Volume 14, Issue 1 ~ January 5 - 11, 2006

Got an Environmental Question? Send it to: EARTH TALK, c/o E/The Environmental Magazine, P.O. Box 5098, Westport, CT 06881. Or submit your question at: www.emagazine.com. Or e-mail us at: [email protected].
From the Editors of E/The Environmental Magazine

Green New Years Resolutions

Eco-friendly additions to your 2006 goals

With 2006 upon us, what New Year’s resolutions might my family and I make to lessen our impact on the environment? 

—David Schink, Chicago

The dawn of a new year is always a good time to consider how our actions and activities affect the environment. Here are a few ways to be greener in 2006:

• Buy Organic and Fair. Organic crops grow without the chemicals that pollute our environment and cause health problems for sensitive consumers. Meanwhile, “fair trade” goods won’t exploit Third World workers or their environment. Purchase organic and fair traded food and clothing and you’ll help make a difference while often enjoying higher quality goods (www.purefood.org; www.fairtrade.net).


• Travel Lite. Driving gas-guzzling SUVs is a sure way to keep warming the globe and polluting the air. Even small steps — like driving a fuel-efficient hybrid or taking public transit — can have major impact. And don’t forget that walking and biking cause no pollution, use no oil, keep you fit and get you to appreciate the great outdoors. Vacationing? Choose an eco-tour that minimizes impact and benefits the host community (www.hybridcars.com; www.ecotourism.org).


• Batten Down the Hatches. Upgrade appliances to greener models, add insulation and replace leaky windows and you can make your home comfy and save lots of cash. A slew of new tax incentives make it more lucrative than ever to do the right thing. Jimmy Carter’s advice to lower the thermostat and don a sweater still rules. In summer, turn off air conditioners and open the windows (www.ase.org).

• Dump the Chemicals. Green cleaning products, from a growing list of manufacturers, are safer than conventional cleansers, especially for children who spend a lot of time on the floor. And since dioxin traces have been found on everything from bleached paper towels and diapers to tampons, look for alternatives made with unbleached paper or organic cotton (www.checnet.org).


• Eat Lower on the Food Chain. By eating less or no meat and more fruits and veggies, you’ll not only improve your health by reducing fat and cholesterol, you’ll also help the environment. Meatless diets mean far less land and water usage — plus reduced pollution from animal waste, which is now a major contributor to water and groundwater pollution. (www.goveg.com)

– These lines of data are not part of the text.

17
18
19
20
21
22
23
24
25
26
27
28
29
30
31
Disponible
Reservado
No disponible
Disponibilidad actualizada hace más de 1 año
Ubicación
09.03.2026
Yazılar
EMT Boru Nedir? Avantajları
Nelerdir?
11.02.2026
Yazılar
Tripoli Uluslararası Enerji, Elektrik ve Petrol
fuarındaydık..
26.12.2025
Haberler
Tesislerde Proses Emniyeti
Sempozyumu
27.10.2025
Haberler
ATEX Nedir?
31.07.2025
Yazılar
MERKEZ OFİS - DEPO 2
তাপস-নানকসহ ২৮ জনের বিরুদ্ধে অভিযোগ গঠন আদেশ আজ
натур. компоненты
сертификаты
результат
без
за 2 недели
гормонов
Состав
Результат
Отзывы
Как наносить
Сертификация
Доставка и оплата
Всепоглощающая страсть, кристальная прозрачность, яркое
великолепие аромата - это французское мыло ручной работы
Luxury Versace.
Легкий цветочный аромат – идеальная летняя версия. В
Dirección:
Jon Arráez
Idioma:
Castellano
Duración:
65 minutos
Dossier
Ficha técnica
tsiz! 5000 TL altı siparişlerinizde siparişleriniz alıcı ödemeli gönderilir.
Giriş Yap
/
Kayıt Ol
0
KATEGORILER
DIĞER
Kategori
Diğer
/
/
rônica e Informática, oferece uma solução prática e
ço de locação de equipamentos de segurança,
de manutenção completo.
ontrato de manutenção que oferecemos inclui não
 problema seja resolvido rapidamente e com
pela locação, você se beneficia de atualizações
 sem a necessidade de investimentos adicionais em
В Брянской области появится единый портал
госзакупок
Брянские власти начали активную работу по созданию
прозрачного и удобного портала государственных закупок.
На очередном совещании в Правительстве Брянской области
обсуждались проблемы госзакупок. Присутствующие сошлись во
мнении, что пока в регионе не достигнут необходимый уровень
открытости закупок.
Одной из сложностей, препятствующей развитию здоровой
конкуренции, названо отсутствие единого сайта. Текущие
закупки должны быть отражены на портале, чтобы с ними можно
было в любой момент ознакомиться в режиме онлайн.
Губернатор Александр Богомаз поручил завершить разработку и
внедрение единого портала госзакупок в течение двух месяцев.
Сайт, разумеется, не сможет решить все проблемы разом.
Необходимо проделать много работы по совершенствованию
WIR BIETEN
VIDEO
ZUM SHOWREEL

• Don’t Buy Fur. Give wildlife a break. They have enough trouble surviving as it is, with so much habitat threatened by booming human population and rampant development. The ones raised on ranches aren’t having a picnic either (www.hsus.org/wildlife/issues_facing_wildlife/fur_and_trapping).


• Invest in Your Principles. Mutual funds like Calvert, Domini and others will invest your money in good corporate environmental citizens. A growing number of credit unions and banks will lend your deposits to green-friendly businesses. Buy stock in companies you don’t like, too — then effect change from within by speaking up at shareholder meetings for better practices (www.sriworld.com).


• Teach Your Children Well. A good place to start is with curbing consumption. How many Beanie Babies, Barbies and iPods will be in landfills 10 years from now? You decide (www.newdream.org).